Text extracted at the page level:
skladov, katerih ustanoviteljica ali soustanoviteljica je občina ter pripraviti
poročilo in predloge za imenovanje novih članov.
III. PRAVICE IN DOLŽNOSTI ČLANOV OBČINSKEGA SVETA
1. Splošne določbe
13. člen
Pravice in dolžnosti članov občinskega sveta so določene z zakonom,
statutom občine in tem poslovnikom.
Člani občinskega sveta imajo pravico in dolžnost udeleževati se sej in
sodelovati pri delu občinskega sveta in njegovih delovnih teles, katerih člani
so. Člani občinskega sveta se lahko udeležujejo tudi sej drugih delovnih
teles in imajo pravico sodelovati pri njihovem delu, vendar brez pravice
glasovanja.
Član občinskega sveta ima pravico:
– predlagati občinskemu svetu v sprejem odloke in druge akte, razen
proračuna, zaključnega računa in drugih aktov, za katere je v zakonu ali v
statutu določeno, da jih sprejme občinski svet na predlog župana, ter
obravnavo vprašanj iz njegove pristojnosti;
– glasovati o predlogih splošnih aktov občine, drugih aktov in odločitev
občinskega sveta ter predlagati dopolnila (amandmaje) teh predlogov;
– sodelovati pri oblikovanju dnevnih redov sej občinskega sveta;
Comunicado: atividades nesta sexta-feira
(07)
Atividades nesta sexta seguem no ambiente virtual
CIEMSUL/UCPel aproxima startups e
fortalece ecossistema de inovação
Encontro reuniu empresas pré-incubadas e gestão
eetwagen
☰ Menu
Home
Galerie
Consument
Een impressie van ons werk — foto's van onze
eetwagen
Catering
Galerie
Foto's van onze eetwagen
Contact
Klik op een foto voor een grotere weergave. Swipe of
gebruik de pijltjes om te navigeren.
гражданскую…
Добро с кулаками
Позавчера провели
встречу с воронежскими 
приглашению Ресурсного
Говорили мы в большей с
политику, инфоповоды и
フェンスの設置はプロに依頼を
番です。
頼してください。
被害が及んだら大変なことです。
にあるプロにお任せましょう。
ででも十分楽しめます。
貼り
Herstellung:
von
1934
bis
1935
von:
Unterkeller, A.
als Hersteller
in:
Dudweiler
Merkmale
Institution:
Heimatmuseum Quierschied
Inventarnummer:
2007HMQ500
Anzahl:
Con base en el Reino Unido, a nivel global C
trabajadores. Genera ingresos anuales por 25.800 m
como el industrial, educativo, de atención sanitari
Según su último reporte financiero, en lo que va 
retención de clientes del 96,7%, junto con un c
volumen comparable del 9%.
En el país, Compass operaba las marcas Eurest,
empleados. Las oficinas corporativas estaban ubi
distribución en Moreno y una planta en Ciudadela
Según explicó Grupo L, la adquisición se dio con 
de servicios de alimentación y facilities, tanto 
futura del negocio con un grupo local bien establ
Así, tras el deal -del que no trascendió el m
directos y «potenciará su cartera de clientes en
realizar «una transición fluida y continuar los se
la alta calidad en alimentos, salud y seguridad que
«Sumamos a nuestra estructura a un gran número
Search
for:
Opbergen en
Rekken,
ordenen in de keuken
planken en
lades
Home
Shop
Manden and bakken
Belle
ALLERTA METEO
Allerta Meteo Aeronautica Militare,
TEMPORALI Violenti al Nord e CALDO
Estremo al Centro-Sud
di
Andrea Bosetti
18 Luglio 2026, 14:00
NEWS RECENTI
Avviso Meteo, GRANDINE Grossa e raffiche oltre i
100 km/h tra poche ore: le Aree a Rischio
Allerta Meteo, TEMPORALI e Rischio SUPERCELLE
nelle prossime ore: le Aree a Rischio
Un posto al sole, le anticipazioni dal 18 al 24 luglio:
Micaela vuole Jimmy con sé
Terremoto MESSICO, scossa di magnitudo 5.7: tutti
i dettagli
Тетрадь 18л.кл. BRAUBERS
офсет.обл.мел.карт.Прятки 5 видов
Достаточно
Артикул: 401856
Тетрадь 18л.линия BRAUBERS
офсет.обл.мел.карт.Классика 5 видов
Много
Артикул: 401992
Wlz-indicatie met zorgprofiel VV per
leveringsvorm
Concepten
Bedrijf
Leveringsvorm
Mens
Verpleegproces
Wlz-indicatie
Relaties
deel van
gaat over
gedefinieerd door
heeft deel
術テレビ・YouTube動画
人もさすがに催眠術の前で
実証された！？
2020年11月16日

Problem to solve:
Copy every line of the data above, reproducing each one character for character in its original order.

Answer section:
skladov, katerih ustanoviteljica ali soustanoviteljica je občina ter pripraviti
poročilo in predloge za imenovanje novih članov.
III. PRAVICE IN DOLŽNOSTI ČLANOV OBČINSKEGA SVETA
1. Splošne določbe
13. člen
Pravice in dolžnosti članov občinskega sveta so določene z zakonom,
statutom občine in tem poslovnikom.
Člani občinskega sveta imajo pravico in dolžnost udeleževati se sej in
sodelovati pri delu občinskega sveta in njegovih delovnih teles, katerih člani
so. Člani občinskega sveta se lahko udeležujejo tudi sej drugih delovnih
teles in imajo pravico sodelovati pri njihovem delu, vendar brez pravice
glasovanja.
Član občinskega sveta ima pravico:
– predlagati občinskemu svetu v sprejem odloke in druge akte, razen
proračuna, zaključnega računa in drugih aktov, za katere je v zakonu ali v
statutu določeno, da jih sprejme občinski svet na predlog župana, ter
obravnavo vprašanj iz njegove pristojnosti;
– glasovati o predlogih splošnih aktov občine, drugih aktov in odločitev
občinskega sveta ter predlagati dopolnila (amandmaje) teh predlogov;
– sodelovati pri oblikovanju dnevnih redov sej občinskega sveta;
Comunicado: atividades nesta sexta-feira
(07)
Atividades nesta sexta seguem no ambiente virtual
CIEMSUL/UCPel aproxima startups e
fortalece ecossistema de inovação
Encontro reuniu empresas pré-incubadas e gestão
eetwagen
☰ Menu
Home
Galerie
Consument
Een impressie van ons werk — foto's van onze
eetwagen
Catering
Galerie
Foto's van onze eetwagen
Contact
Klik op een foto voor een grotere weergave. Swipe of
gebruik de pijltjes om te navigeren.
гражданскую…
Добро с кулаками
Позавчера провели
встречу с воронежскими 
приглашению Ресурсного
Говорили мы в большей с
политику, инфоповоды и
フェンスの設置はプロに依頼を
番です。
頼してください。
被害が及んだら大変なことです。
にあるプロにお任せましょう。
ででも十分楽しめます。
貼り
Herstellung:
von
1934
bis
1935
von:
Unterkeller, A.
als Hersteller
in:
Dudweiler
Merkmale
Institution:
Heimatmuseum Quierschied
Inventarnummer:
2007HMQ500
Anzahl:
Con base en el Reino Unido, a nivel global C
trabajadores. Genera ingresos anuales por 25.800 m
como el industrial, educativo, de atención sanitari
Según su último reporte financiero, en lo que va 
retención de clientes del 96,7%, junto con un c
volumen comparable del 9%.
En el país, Compass operaba las marcas Eurest,
empleados. Las oficinas corporativas estaban ubi
distribución en Moreno y una planta en Ciudadela
Según explicó Grupo L, la adquisición se dio con 
de servicios de alimentación y facilities, tanto 
futura del negocio con un grupo local bien establ
Así, tras el deal -del que no trascendió el m
directos y «potenciará su cartera de clientes en
realizar «una transición fluida y continuar los se
la alta calidad en alimentos, salud y seguridad que
«Sumamos a nuestra estructura a un gran número
Search
for:
Opbergen en
Rekken,
ordenen in de keuken
planken en
lades
Home
Shop
Manden and bakken
Belle
ALLERTA METEO
Allerta Meteo Aeronautica Militare,
TEMPORALI Violenti al Nord e CALDO
Estremo al Centro-Sud
di
Andrea Bosetti
18 Luglio 2026, 14:00
NEWS RECENTI
Avviso Meteo, GRANDINE Grossa e raffiche oltre i
100 km/h tra poche ore: le Aree a Rischio
Allerta Meteo, TEMPORALI e Rischio SUPERCELLE
nelle prossime ore: le Aree a Rischio
Un posto al sole, le anticipazioni dal 18 al 24 luglio:
Micaela vuole Jimmy con sé
Terremoto MESSICO, scossa di magnitudo 5.7: tutti
i dettagli
Тетрадь 18л.кл. BRAUBERS
офсет.обл.мел.карт.Прятки 5 видов
Достаточно
Артикул: 401856
Тетрадь 18л.линия BRAUBERS
офсет.обл.мел.карт.Классика 5 видов
Много
Артикул: 401992
Wlz-indicatie met zorgprofiel VV per
leveringsvorm
Concepten
Bedrijf
Leveringsvorm
Mens
Verpleegproces
Wlz-indicatie
Relaties
deel van
gaat over
gedefinieerd door
heeft deel
術テレビ・YouTube動画
人もさすがに催眠術の前で
実証された！？
2020年11月16日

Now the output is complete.